Abstract

The multiple-physics modeling has been demonstrated to be a high-fidelity and effective method for the analysis of reactor core physics and thermal-hydraulics. OpenMC is a community-developed Monte Carlo neutron and photon transport simulation code. CTF is a subchannel thermal-hydraulics code designed for Light Water Reactor analysis. In this work, OpenMC and CTF are coupled for the analysis of light water reactor fuel assembly. OpenMC provides axial and radial fuel pin normalized power distribution to CTF, and CTF gives the fuel temperatures and coolant properties to the neutronics simulation of OpenMC. The windowed multipole temperature method is used in OpenMC to match the accurate temperature distribution of fuel rods and coolants obtained from CTF. In this study, the OpenMC/CTF is applied and validated using the Virtual Environment for Reactor Applications (VERA) core physics benchmark problem 6, from the Consortium for Advanced Simulation of Light Water Reactors. The problem involves a three-dimensional fuel assembly in Hot Full Power conditions. The Keff eigenvalue, pin power distribution, fuel temperatures, and coolant properties are obtained and compared with VERA’s reference results (MPACT/CTF).
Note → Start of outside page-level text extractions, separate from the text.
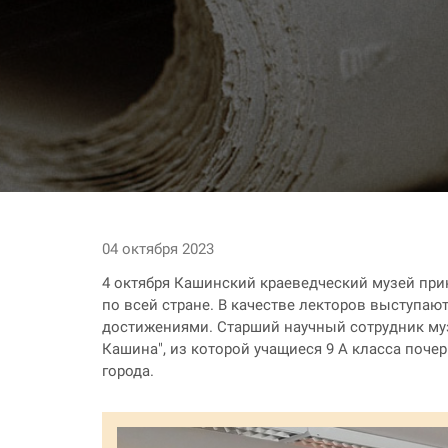
04 октября 2023
4 октября Кашинский краеведческий музей прин
по всей стране. В качестве лекторов выступа
достижениями. Старший научный сотрудник му
Кашина", из которой учащиеся 9 А класса поче
города.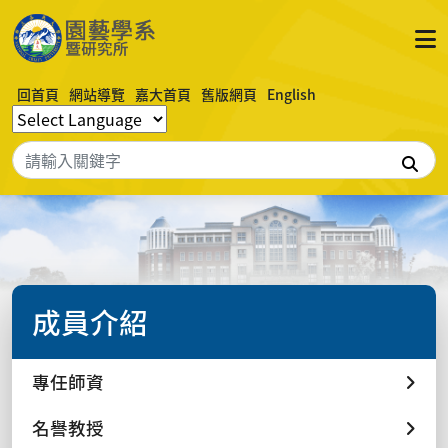
回首頁
網站導覽
嘉大首頁
舊版網頁
English
搜
成員介紹
專任師資
名譽教授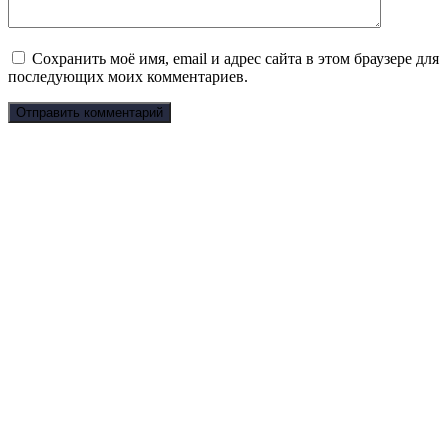
Сохранить моё имя, email и адрес сайта в этом браузере для
последующих моих комментариев.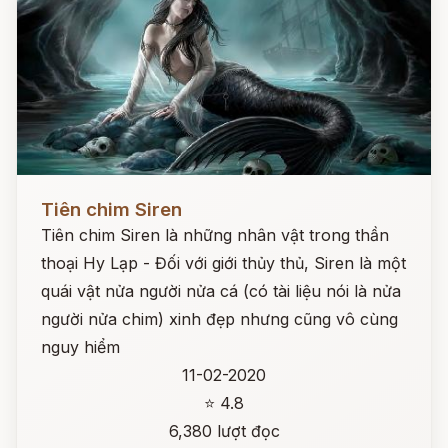
Đọc ngay
Tiên chim Siren
Tiên chim Siren là những nhân vật trong thần
thoại Hy Lạp - Đối với giới thủy thủ, Siren là một
quái vật nửa người nửa cá (có tài liệu nói là nửa
người nửa chim) xinh đẹp nhưng cũng vô cùng
nguy hiểm
11-02-2020
⭐ 4.8
6,380 lượt đọc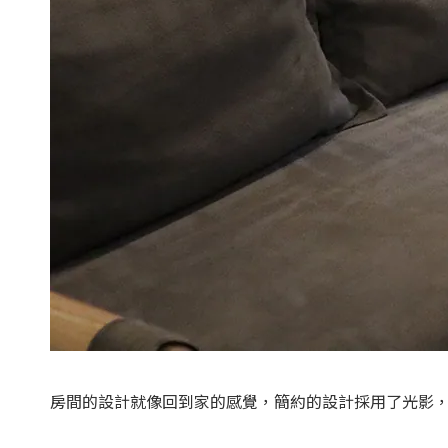
房間的設計就像回到家的感覺，簡約的設計採用了光影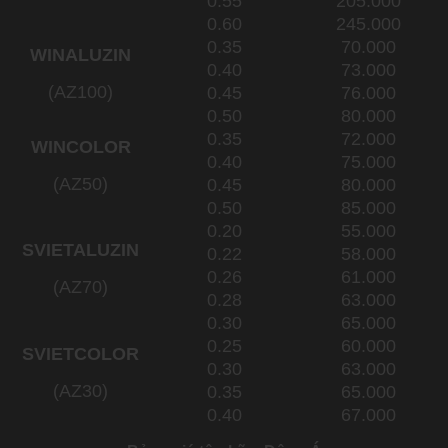
0.55
205.000
0.60
245.000
0.35
70.000
WINALUZIN
0.40
73.000
(AZ100)
0.45
76.000
0.50
80.000
0.35
72.000
WINCOLOR
0.40
75.000
(AZ50)
0.45
80.000
0.50
85.000
0.20
55.000
SVIETALUZIN
0.22
58.000
0.26
61.000
(AZ70)
0.28
63.000
0.30
65.000
0.25
60.000
SVIETCOLOR
0.30
63.000
(AZ30)
0.35
65.000
0.40
67.000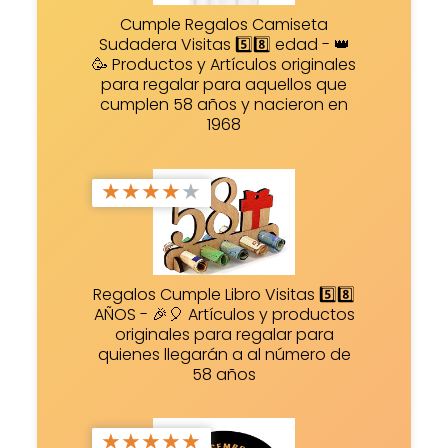
Cumple Regalos Camiseta
Sudadera Visitas 5️⃣8️⃣ edad - 👑
🥳 Productos y Artículos originales
para regalar para aquellos que
cumplen 58 años y nacieron en
1968
★
★
★
★
★
Regalos Cumple Libro Visitas 5️⃣8️⃣
AÑOS - 🎉🎈 Artículos y productos
originales para regalar para
quienes llegarán a al número de
58 años
★
★
★
★
★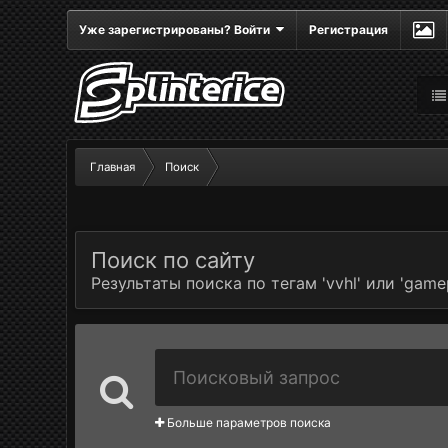
Уже зарегистрированы? Войти
Регистрация
Главная
Поиск
Поиск по сайту
Результаты поиска по тегам 'vvhl' или 'gamep
Больше параметров поиска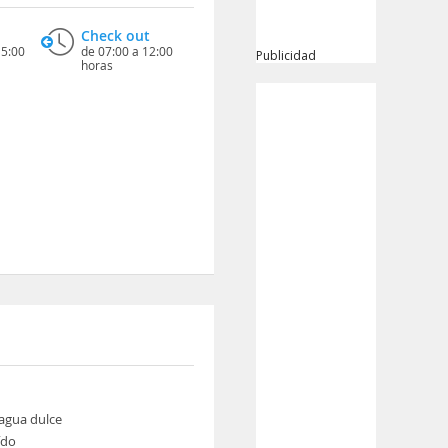
Check out
15:00
de 07:00 a 12:00
Publicidad
horas
 agua dulce
ído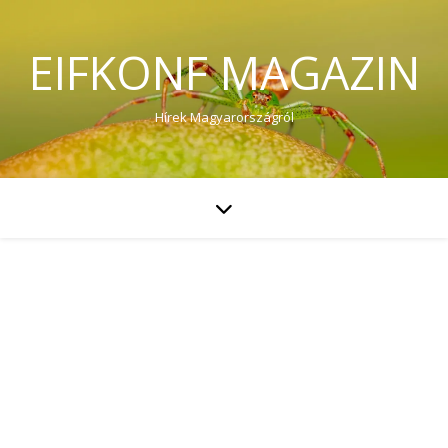
EIFKONF MAGAZIN
Hírek Magyarországról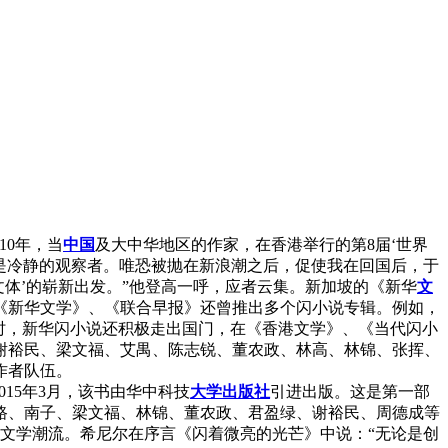
0年，当
中国
及大中华地区的作家，在香港举行的第8届‘世界
仅是冷静的观察者。唯恐被抛在新浪潮之后，促使我在回国后，于
轻文体’的崭新出发。”他登高一呼，应者云集。新加坡的《新华
文
《新华文学》、《联合早报》还曾推出多个闪小说专辑。例如，
同时，新华闪小说还积极走出国门，在《香港文学》、《当代闪小
谢裕民、梁文福、艾禺、陈志锐、董农政、林高、林锦、张挥、
作者队伍。
15年3月，该书由华中科技
大学
出版社
引进出版。这是第一部
路、南子、梁文福、林锦、董农政、君盈绿、谢裕民、周德成等
股文学潮流。希尼尔在序言《闪着微亮的光芒》中说：“无论是创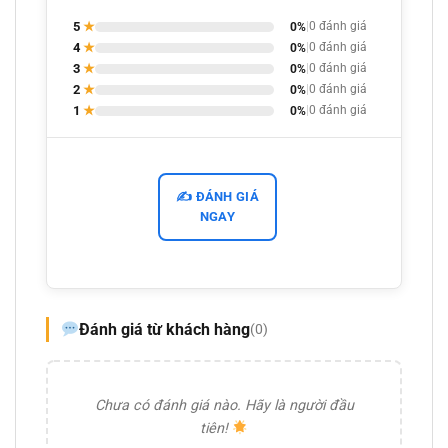
5
★
0%
|
0 đánh giá
4
★
0%
|
0 đánh giá
3
★
0%
|
0 đánh giá
2
★
0%
|
0 đánh giá
1
★
0%
|
0 đánh giá
✍️ ĐÁNH GIÁ
NGAY
Đánh giá từ khách hàng
(0)
Chưa có đánh giá nào. Hãy là người đầu
tiên!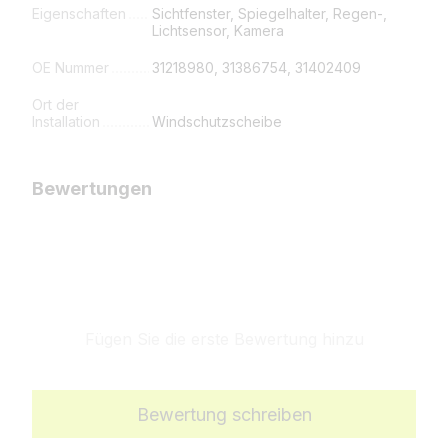
Eigenschaften
Sichtfenster, Spiegelhalter, Regen-,
Lichtsensor, Kamera
OE Nummer
31218980, 31386754, 31402409
Ort der
Installation
Windschutzscheibe
Bewertungen
Fügen Sie die erste Bewertung hinzu
Bewertung schreiben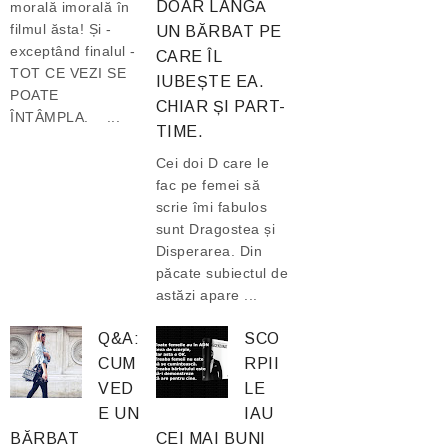
DOAR LÂNGĂ
morală imorală în
filmul ăsta! Și -
UN BĂRBAT PE
exceptând finalul -
CARE ÎL
TOT CE VEZI SE
IUBEȘTE EA.
POATE
CHIAR ȘI PART-
ÎNTÂMPLA. ...
TIME.
Cei doi D care le
fac pe femei să
scrie îmi fabulos
sunt Dragostea și
Disperarea. Din
păcate subiectul de
astăzi apare ...
Q&A:
SCO
CUM
RPII
VED
LE
E UN
IAU
BĂRBAT
CEI MAI BUNI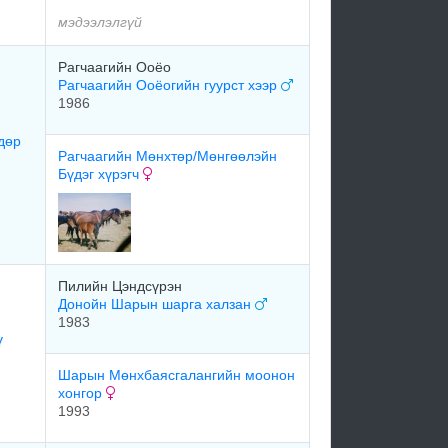
мэдээлэлгүй
Рагчаагийн Ооёо
Рагчаагийн Ооёогийн гуурст хээр
1986
дөр
Рагчаагийн Мөнхтөр/Мөнгөөлэйн
Бүдэг хүрэгч
Пилийн Цэндсүрэн
Донойн Шарын шарга халзан
1983
ү
Шарын Мөнхбаясгалангийн моонон
хонгор
1993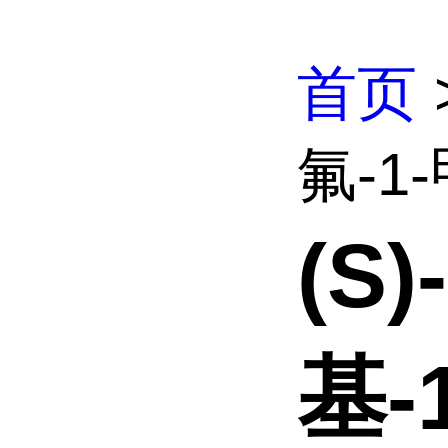
首页
氟-1-
(S)
基-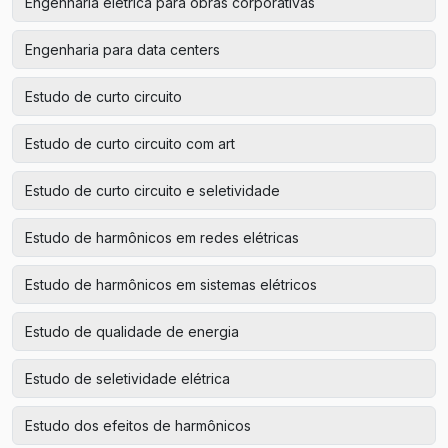
Engenharia elétrica para obras corporativas
Engenharia para data centers
Estudo de curto circuito
Estudo de curto circuito com art
Estudo de curto circuito e seletividade
Estudo de harmônicos em redes elétricas
Estudo de harmônicos em sistemas elétricos
Estudo de qualidade de energia
Estudo de seletividade elétrica
Estudo dos efeitos de harmônicos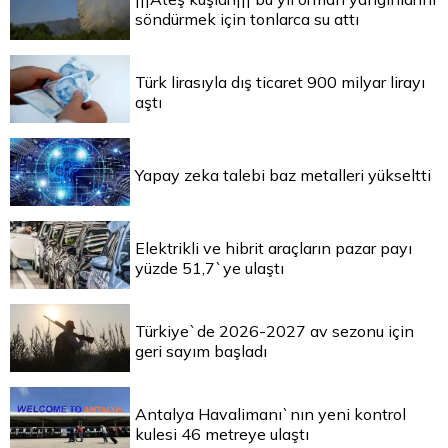
söndürmek için tonlarca su attı
Türk lirasıyla dış ticaret 900 milyar lirayı
aştı
Yapay zeka talebi baz metalleri yükseltti
Elektrikli ve hibrit araçların pazar payı
yüzde 51,7`ye ulaştı
Türkiye`de 2026-2027 av sezonu için
geri sayım başladı
Antalya Havalimanı`nın yeni kontrol
kulesi 46 metreye ulaştı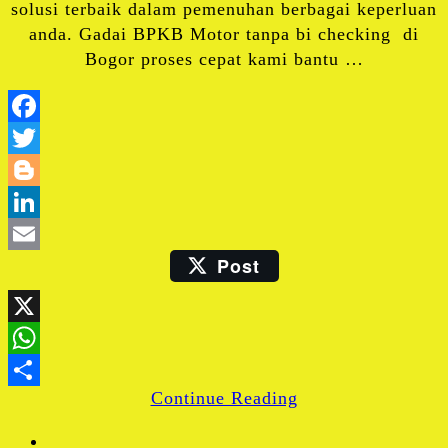
solusi terbaik dalam pemenuhan berbagai keperluan
anda. Gadai BPKB Motor tanpa bi checking di
Bogor proses cepat kami bantu …
Facebook
Twitter
Blogger
LinkedIn
Post
Email
X
WhatsApp
Continue Reading
Share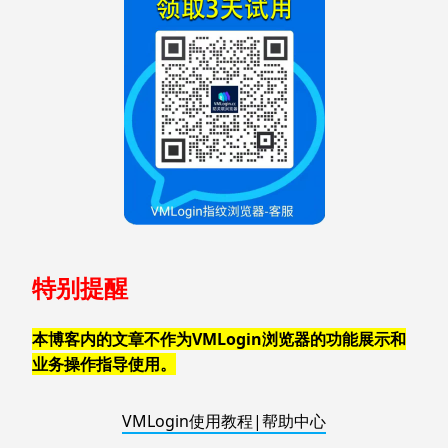
特别提醒
本博客内的文章不作为VMLogin浏览器的功能展示和
业务操作指导使用。
VMLogin使用教程|帮助中心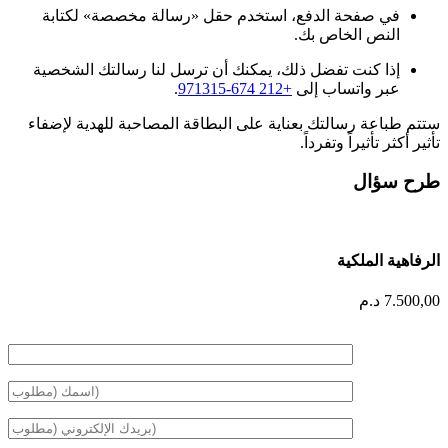
في صفحة الدفع، استخدم حقل «رسالة مخصصة» لكتابة
النص الخاص بك.
إذا كنت تفضل ذلك، يمكنك أن ترسل لنا رسالتك الشخصية
عبر واتساب إلى
+212 674-971315
.
ستتم طباعة رسالتك بعناية على البطاقة المصاحبة للهدية لإضفاء
تأثير أكثر تأثيراً وتفرداً.
طرح سؤال
الرفاهية الملكية
7.500,00
د.م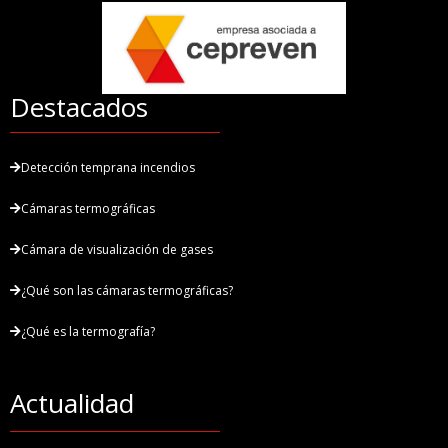
Destacados
Detección temprana incendios
Cámaras termográficas
Cámara de visualización de gases
¿Qué son las cámaras termográficas?
¿Qué es la termografía?
Actualidad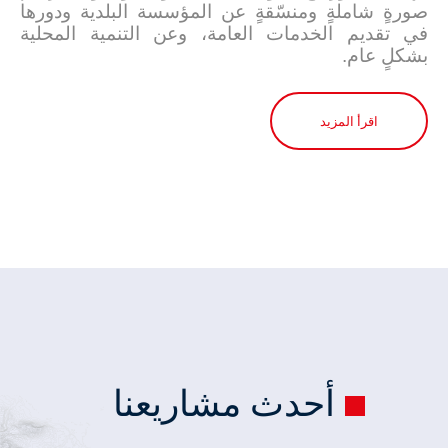
صورةٍ شاملةٍ ومنسّقةٍ عن المؤسسة البلدية ودورها
في تقديم الخدمات العامة، وعن التنمية المحلية
بشكلٍ عام.
اقرأ المزيد
أحدث مشاريعنا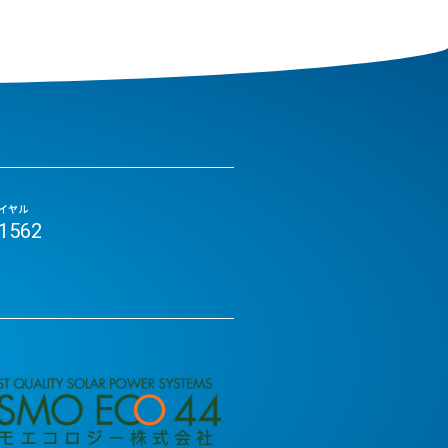
イヤル
-1562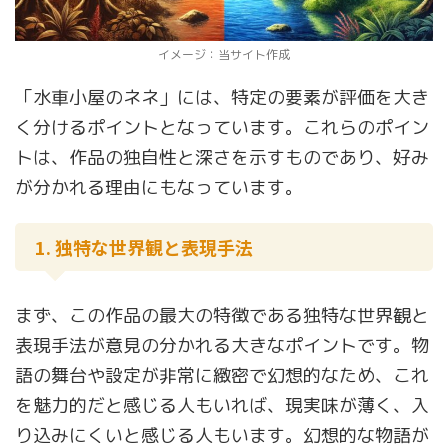
イメージ：当サイト作成
「水車小屋のネネ」には、特定の要素が評価を大き
く分けるポイントとなっています。これらのポイン
トは、作品の独自性と深さを示すものであり、好み
が分かれる理由にもなっています。
1. 独特な世界観と表現手法
まず、この作品の最大の特徴である独特な世界観と
表現手法が意見の分かれる大きなポイントです。物
語の舞台や設定が非常に緻密で幻想的なため、これ
を魅力的だと感じる人もいれば、現実味が薄く、入
り込みにくいと感じる人もいます。幻想的な物語が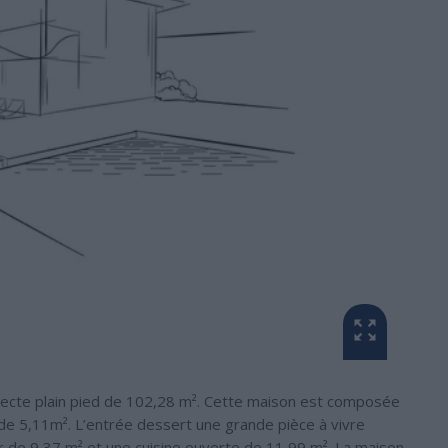
tecte plain pied de 102,28 m². Cette maison est composée
de 5,11m². L’entrée dessert une grande pièce à vivre
 de 9,37 m² et une cuisine ouverte de 11,99 m². La maison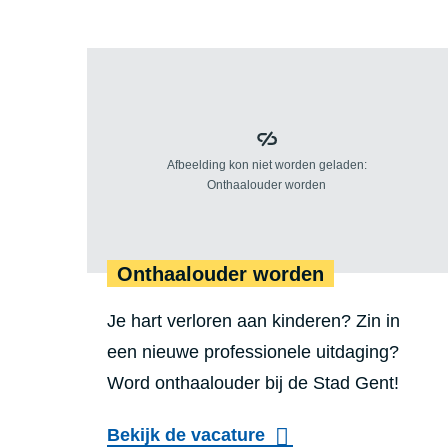
a
n
n
S
Teaser
Onthaa
t
t
afbeelding
i
a
e
d
o
G
p
e
v
n
a
Onthaalouder worden
t
n
Je hart verloren aan kinderen? Zin in
g
een nieuwe professionele uitdaging?
S
Word onthaalouder bij de Stad Gent!
t
a
Bekijk de vacature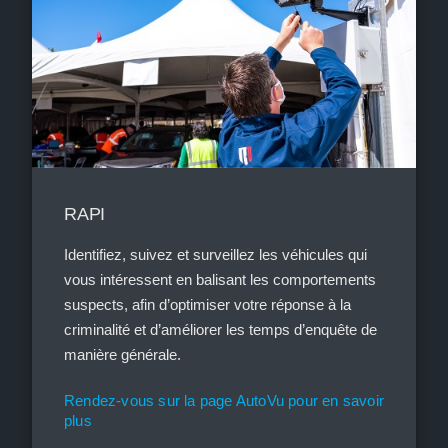
RAPI
Identifiez, suivez et surveillez les véhicules qui
vous intéressent en balisant les comportements
suspects, afin d’optimiser votre réponse à la
criminalité et d’améliorer les temps d’enquête de
manière générale.
Rendez-vous sur la page AutoVu pour en savoir
plus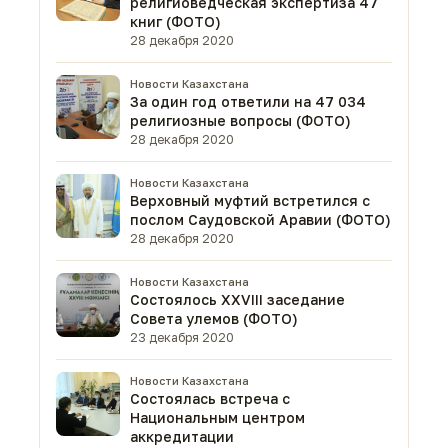
религиоведческая экспертиза 47
книг (ФОТО)
28 декабря 2020
Новости Казахстана
За один год ответили на 47 034
религиозные вопросы (ФОТО)
28 декабря 2020
Новости Казахстана
Верховный муфтий встретился с
послом Саудовской Аравии (ФОТО)
28 декабря 2020
Новости Казахстана
Состоялось XXVIII заседание
Совета улемов (ФОТО)
23 декабря 2020
Новости Казахстана
Состоялась встреча с
Национальным центром
аккредитации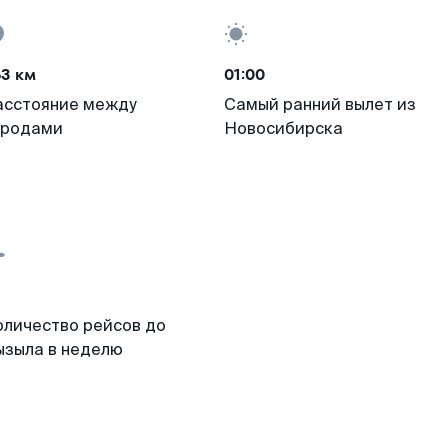
63 км
01:00
асстояние между
Самый ранний вылет из
ородами
Новосибирска
оличество рейсов до
ызыла в неделю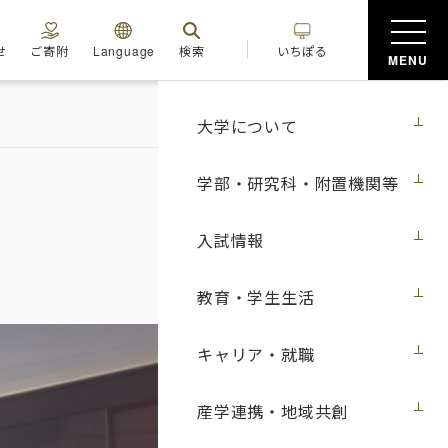
せ
ご寄附
Language
検索
いちぽる
MENU
大学について
学部・研究科・附置機関等
入試情報
教育・学生生活
キャリア・就職
産学連携・地域共創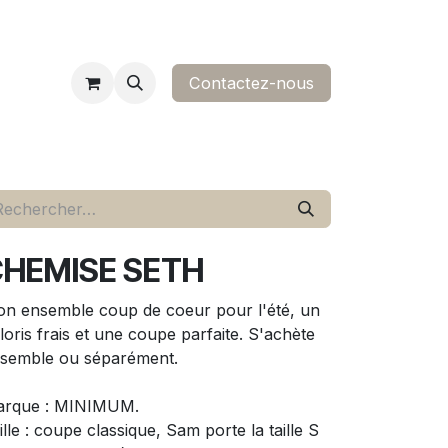
Contactez-nous​
ropos
contact
HEMISE SETH
n ensemble coup de coeur pour l'été, un
loris frais et une coupe parfaite. S'achète
semble ou séparément.
rque : MINIMUM.
ille : coupe classique, Sam porte la taille S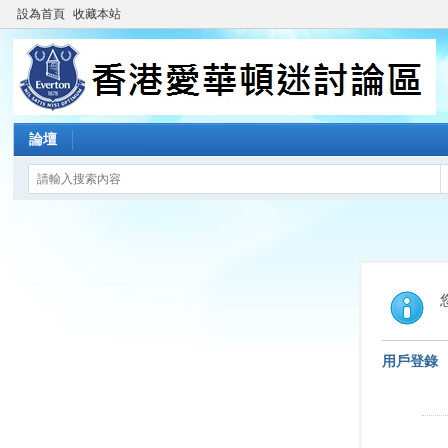
設為首頁
收藏本站
論壇
用戶登錄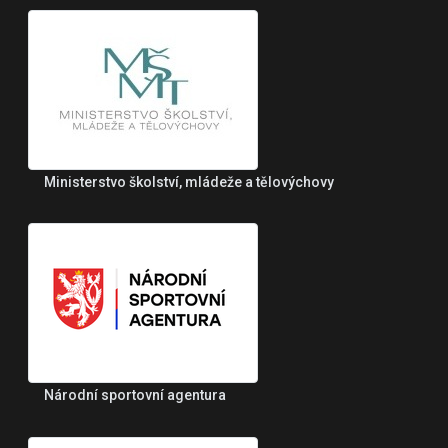
Ministerstvo školství, mládeže a tělovýchovy
Národní sportovní agentura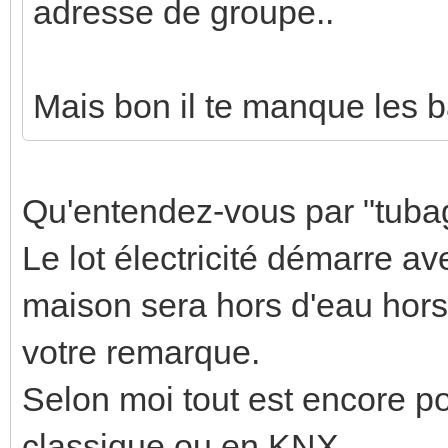
adresse de groupe..
Mais bon il te manque les ba
Qu'entendez-vous par "tuba
Le lot électricité démarre a
maison sera hors d'eau hors 
votre remarque.
Selon moi tout est encore po
classique ou en KNX.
Our converged results showed good consistency with the reference solution, eigenvalue differences agreed within 183 pcm, axially-integrated normalized radial fission distribution difference agreed within +1.4%/−1.9%, local volume-averaged fuel pin temperatures agreed within +26.3°C, and local subchannel exit coolant temperatures agreed within +3.6°C/−0.4°C. These preliminary solutions prove that OpenMC coupled to CTF method has shown high-fidelity results in the three-dimensional fuel assembly neutronics and thermal-hydraulics coupled problems.